Technically Final Cut does support native H.264 editing, through the open-format timeline feature. Technically, anything Quicktime can play back can be cut on a Final Cut timeline, with varying degrees of rendering required for real-time full-quality playback.
As you've discovered, it really doesn't work that way in practice.
The workflow you have is the objectively correct one: convert media in a non-conveniently-editable format into an intermediate format before cutting on it. The key question at this point is why it's taking you an unacceptably long time to batch-convert your H.264 media to ProRes. That's a relatively lightweight conversion process, as far as computer resources go, but it does require a significant amount of disk bandwidth to write out the ProRes media. Is it possible your conversion pipeline is I/O bound?

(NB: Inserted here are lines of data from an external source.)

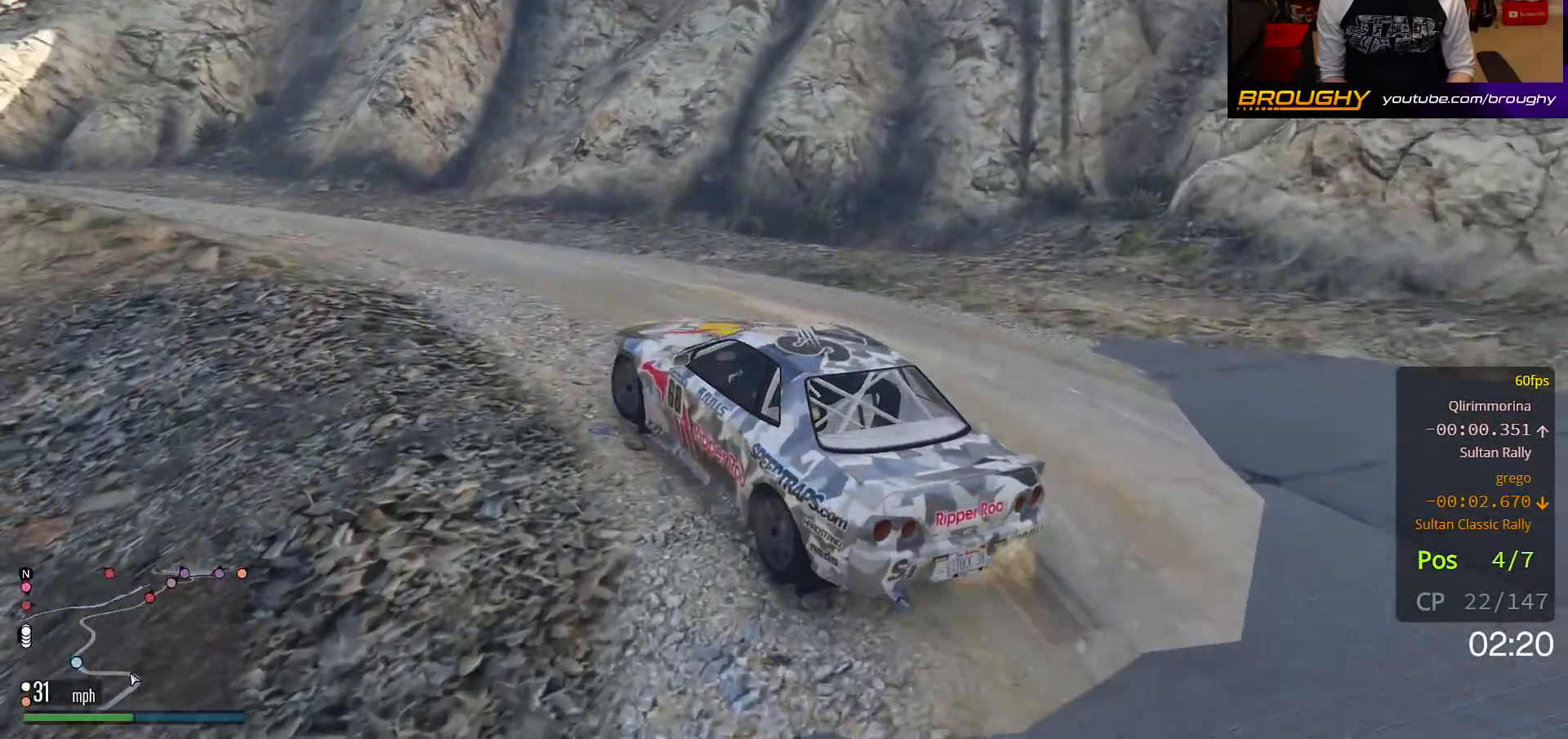
{"buttons": ["R2"], "left_stick": "up-left", "right_stick": "center", "events": [[100, "R2", "down"]]}
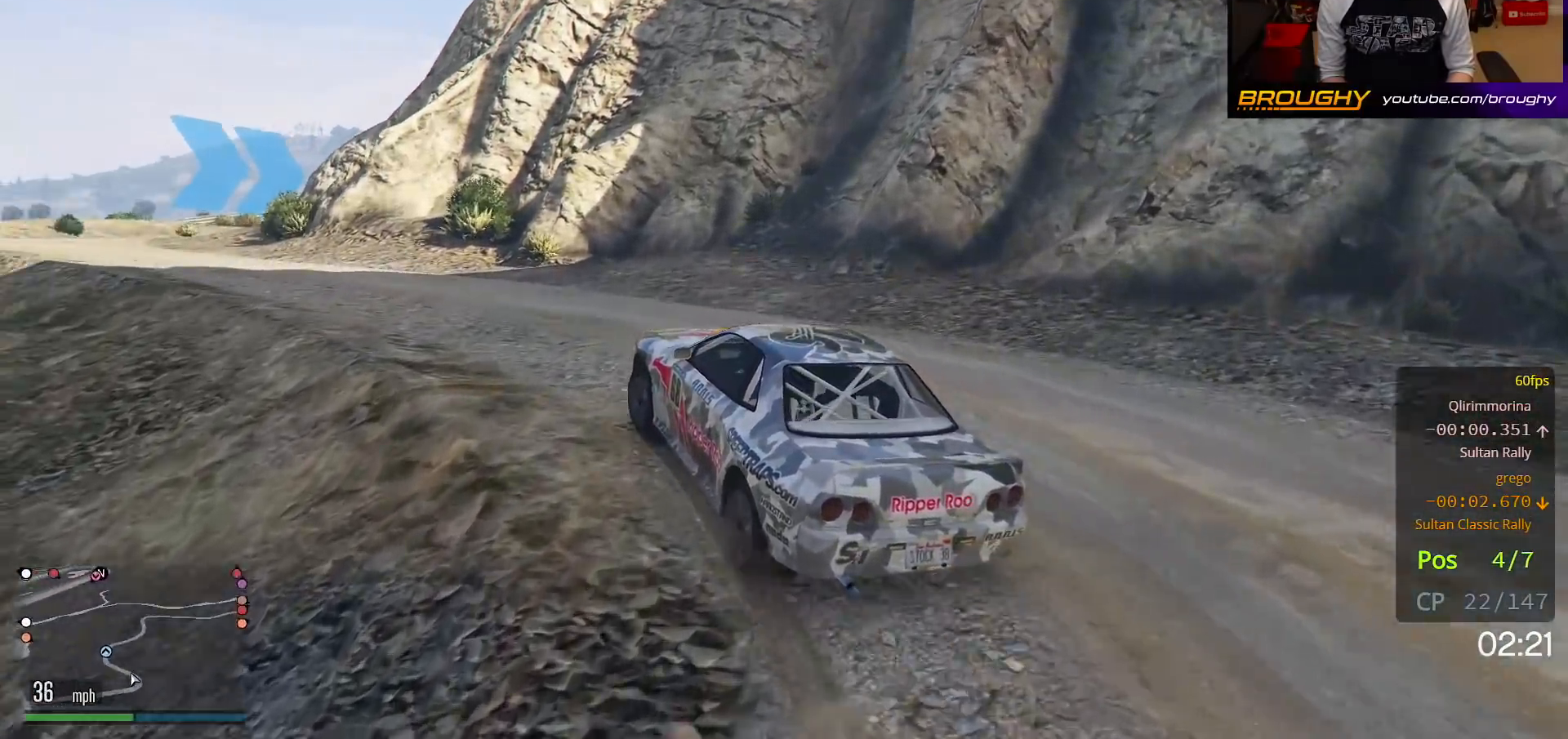
{"buttons": ["R2"], "left_stick": "center", "right_stick": "center", "events": [[167, "left_stick", "center"], [233, "left_stick", "up-left"], [417, "left_stick", "center"]]}
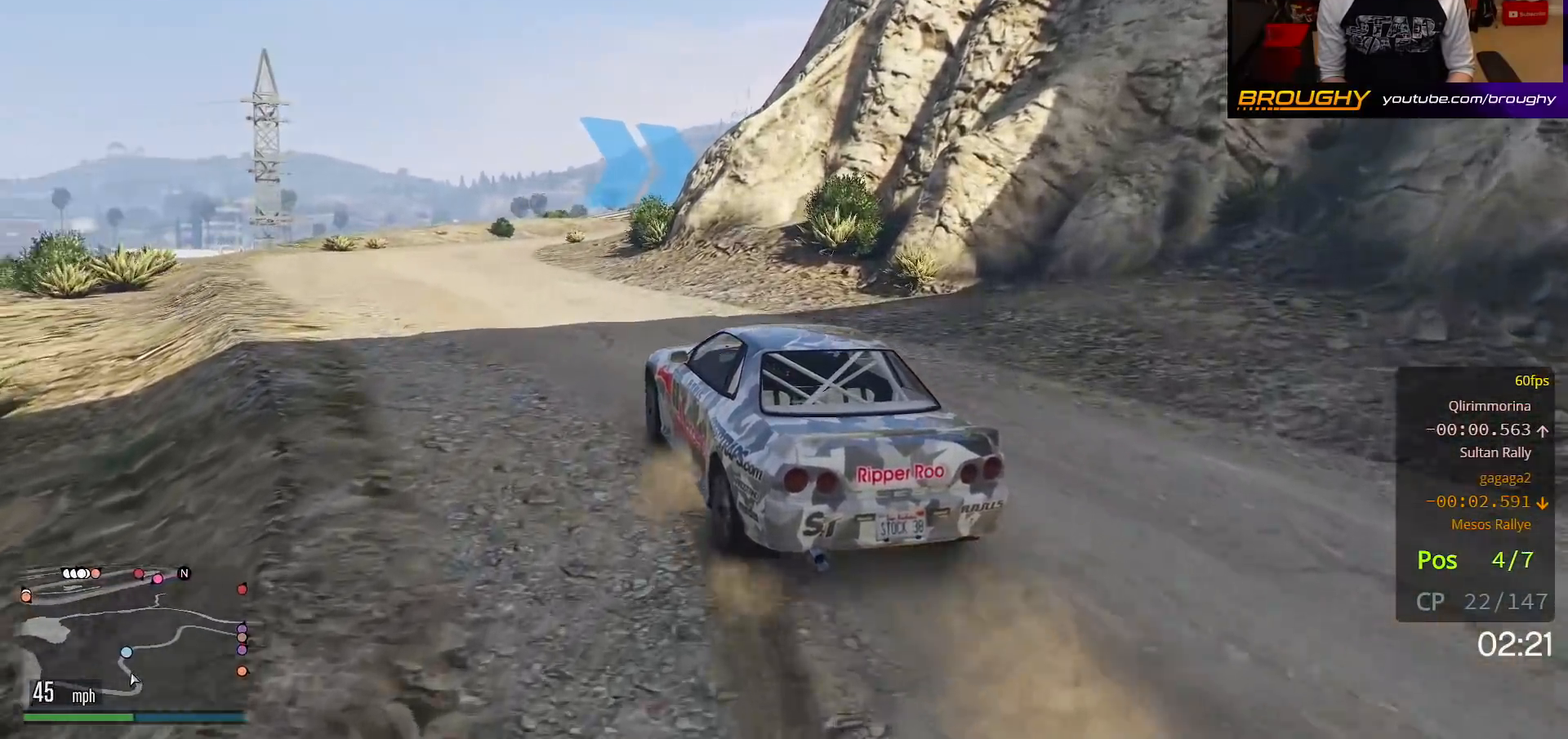
{"buttons": ["R2"], "left_stick": "center", "right_stick": "center", "events": [[133, "left_stick", "up-left"], [283, "left_stick", "center"]]}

Since you're only going to Youtube, you might consider using DVCPRO HD as your intermediate format instead of ProRes, if ProRes requires more I/O bandwidth than your system can provide during the batch-conversion process.

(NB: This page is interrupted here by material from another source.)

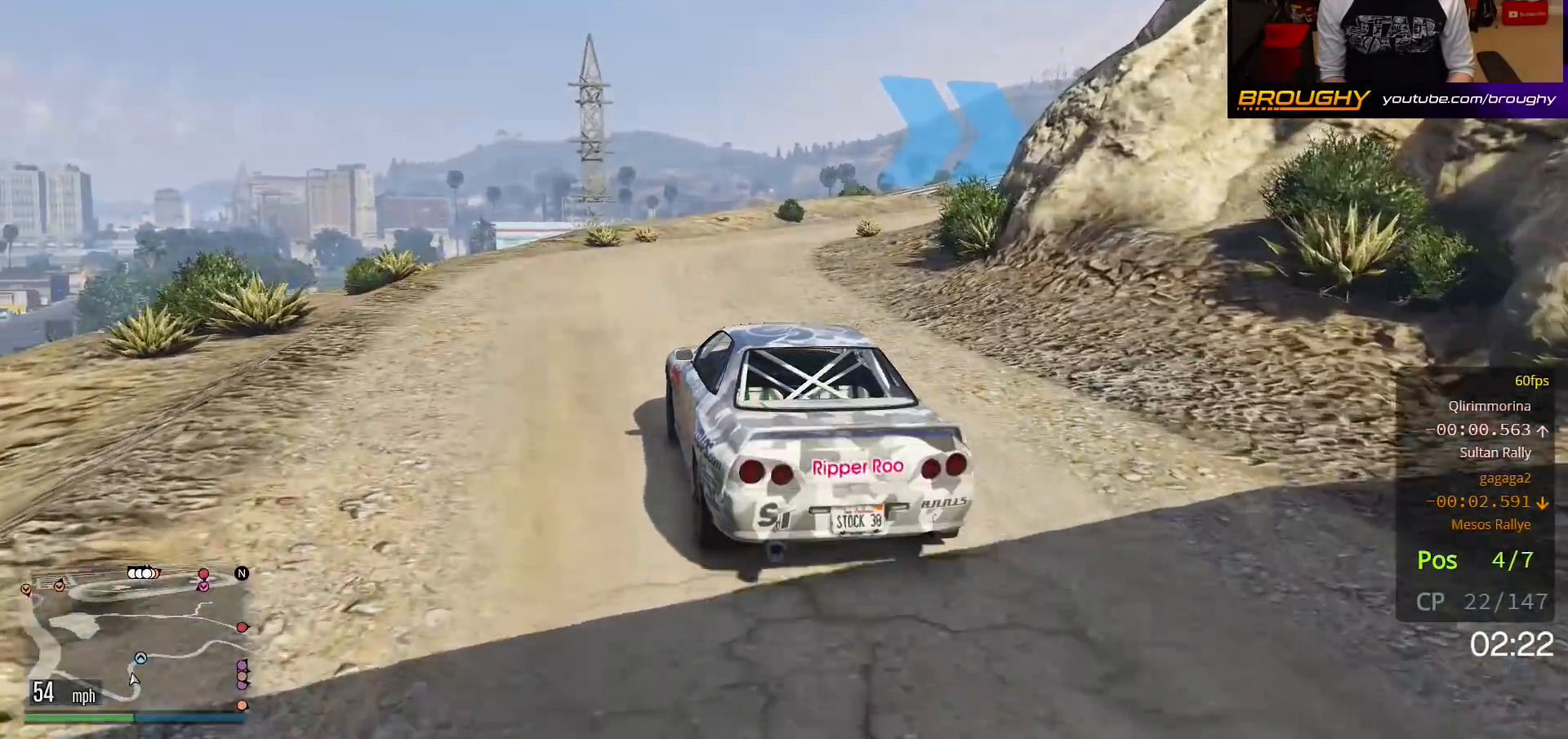
{"buttons": ["R2"], "left_stick": "right", "right_stick": "center", "events": [[183, "left_stick", "right"]]}
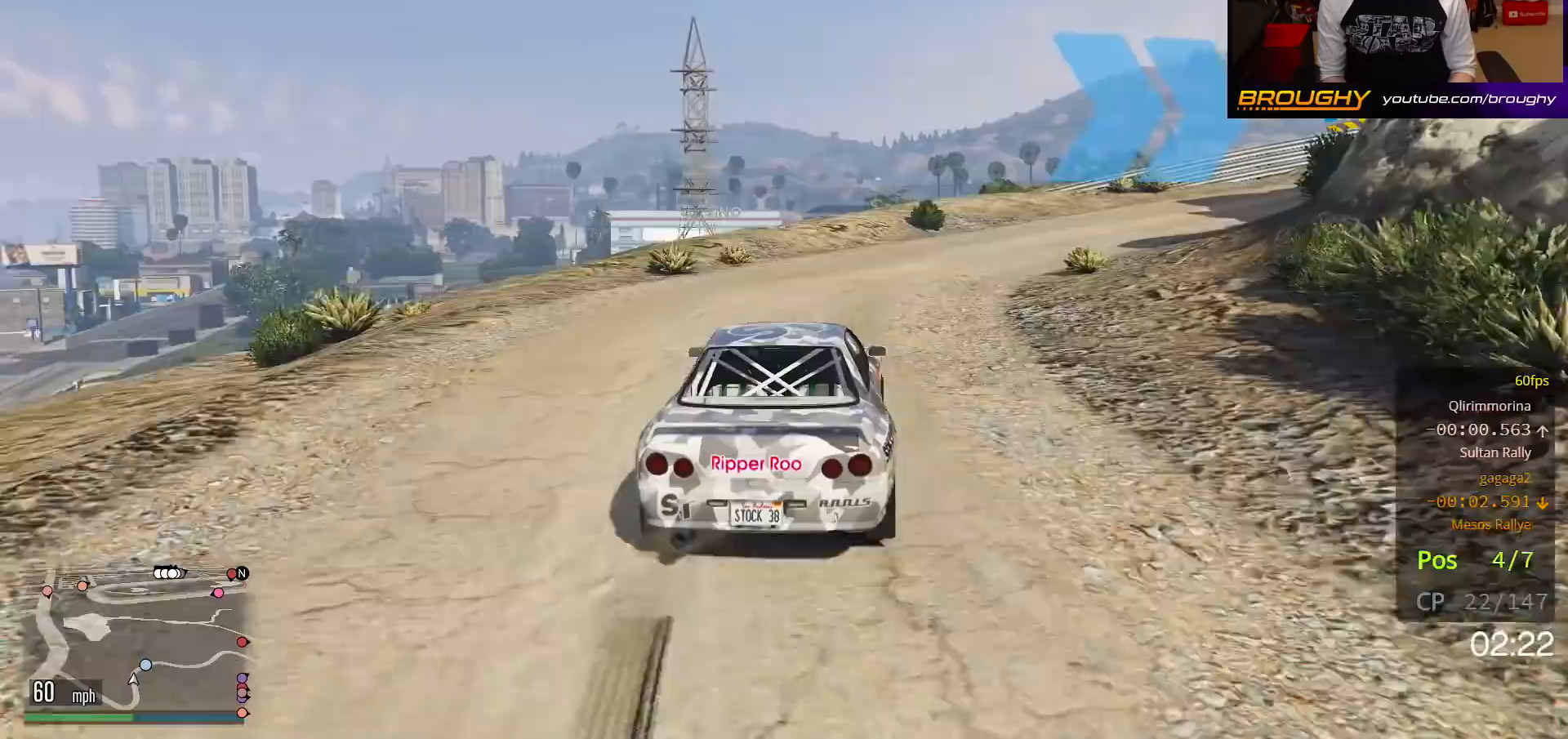
{"buttons": ["R2"], "left_stick": "right", "right_stick": "center", "events": []}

Another option ? though I can't in good conscience recommend this one except as a what-the-hell experiment you might try ? is keeping all your media in H.264, but cutting it into a ProRes timeline. This workflow works very well for formats like DVCPRO HD and HDV, but I have no idea how it would work with H.264 media. Your system might not even be able to play back H.264 in a ProRes timeline in real time, which would be a total deal-breaker if it were me.